In the summer of 1960 my family moved from Maine to a suburban tract south of Boston in the Blue Hills. The neighborhood was located on the site of an abandoned army base. My Uncle Jack had been processed here for the Korean War. Bulldozers razed the remaining derelict military installations and the ruins provided shelter for dozens of bee hives. Their scouts swarmed over the newly planted flower bed of our house and those of our neighbors. My mother considered any creature larger than an ant an animal and throughout June and July our split-level was filled with her screams.

By August the bulldozers had eradicated most the the nest. The bees retreated to a small gully filled with fruit crates. It was right behind our house. A constant danger to anyone walking outside.

My older brother, our next neighbor, Chuckie, and I decided to exterminate the threat and left our garage with snow shovels over our shovels. We wore towels around our heads as protection. My youngest sister accompanied our expedition.

Our grandmother had been a nurse in World War I. My sister had aspiration for the same profession. She was in last year’s Halloween costume. A very cute four year-old nurse.

The four of us stood at the edge of the gully. The buzz of the bees resonated in the air like a flock of mini-motorcycles. My brother was 8. Chuckie and I were 7. He was the captain. We were privates. His strategy was simple.

“Smash everything.” He motioned for my sister to retreat to a safe distance. She backed away from us and we descended into the pit with the shovels raised above our heads. The first crate splintered under our assault. The bees swirled into a tornado of anger before seeking our flesh.

“Run.” My brother shouted in terror, as the bees defended their hive. We dropped the shovels and ran across the lawn toward our house. My sister stood her ground. The bees went for the easy target. She was bitten a dozen times in the space of time that it took for my brother to rescue her from the swarm.

My mother was furious with us, but more so with the developer and the next morning a bulldozer filled the gully with earth. I didn’t see a bee after that day, although my brother and I swore that the ground vibrated with the buzzing of the buried bees.

The danger of the bees was softened by our parents’ mystical interpretation of the birds and bees. None of it made any sense to us and none was supposed to make any sense. Sex was a forbidden subject in the suburbs. I asked my father what it really meant. He had attended a good college in Maine.

“‘All nature seems at work … The bees are stirring–birds are on the wing … and I the while, the sole unbusy thing, not honey make, nor pair, nor build, nor sing. That’s from Samuel Coleridge. Now do you understand?” The tone of my father’s voice excluded any answer other than one.

“Yes, sir.”

Several years later Chuckie and I found a stash of moldy porno magazines in the woods. The photos of naked men and women were devoid of of birds and bees. Chuckie pointed to a man’s erect penis.

“That’s his stinger.”

“And the woman is the egg?” I asked under my voice. We were over a mile from my house, but I was scared my mother could hear everything I said anywhere. She had good hearing despite her small ears.

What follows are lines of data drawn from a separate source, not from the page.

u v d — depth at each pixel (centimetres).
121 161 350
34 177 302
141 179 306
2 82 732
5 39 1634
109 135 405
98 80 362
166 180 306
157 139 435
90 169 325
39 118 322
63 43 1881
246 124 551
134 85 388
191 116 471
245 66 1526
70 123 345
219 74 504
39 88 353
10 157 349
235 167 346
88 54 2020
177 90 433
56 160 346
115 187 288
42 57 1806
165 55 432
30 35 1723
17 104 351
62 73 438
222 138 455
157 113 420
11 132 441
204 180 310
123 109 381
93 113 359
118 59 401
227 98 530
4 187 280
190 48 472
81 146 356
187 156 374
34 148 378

“I guess so.” Chuckie was stumped and we fell asleep that night to dreams of the birds and bees. My Boy Scout Handbook had warned about ‘nocturnal emissions’, so I knew that the wetness inside my pajamas wasn’t pee. I was one step closer to being a man.

Bees disappeared from my existence until I was much older.

19.

I was attending Boston College. A commuter student. The trip to Chestnut Hill began with a trolley ride from Lower Mills to Ashmont. The trolley stopped inside the terminal and I ran to catch the Boston-bound train. Something flew into my mouth.

A bee.

It bit the roof of my roof. I screamed out in pain and my tongue swished at my tormentor. The bee released its barb and spit it out of my mouth like I was a crazy man in a fit. Having long hair most of the other passengers on the platform feared that I was having a bad acid trip. I pointed to the bee, but black and yellow attacker flew away before anyone saw it. My explanation of the bee bite through a swollen mouth only made the passengers avoid me more.

Lightning supposedly never strikes the same place, yet later that evening I was in Chinatown. Something came up the leg of my jeans. A bee and it stun my calf. I slapped at my jeans and the bee dropped to the sidewalk. It looked amazingly like the bee from Ashmont and I wasn’t giving it another chance to kill me. I stomped the bee out of this existence.

An hour I returned home passing the old gully. The moon was up and the grass shone silver under the reflected light of the sun. I laid my ear to the ground. It was silent, but in my mind I was sure that day’s bee was a descendant of those hives. It had to have family and they would seek their revenge.

I expected nothing less from the birds in bees.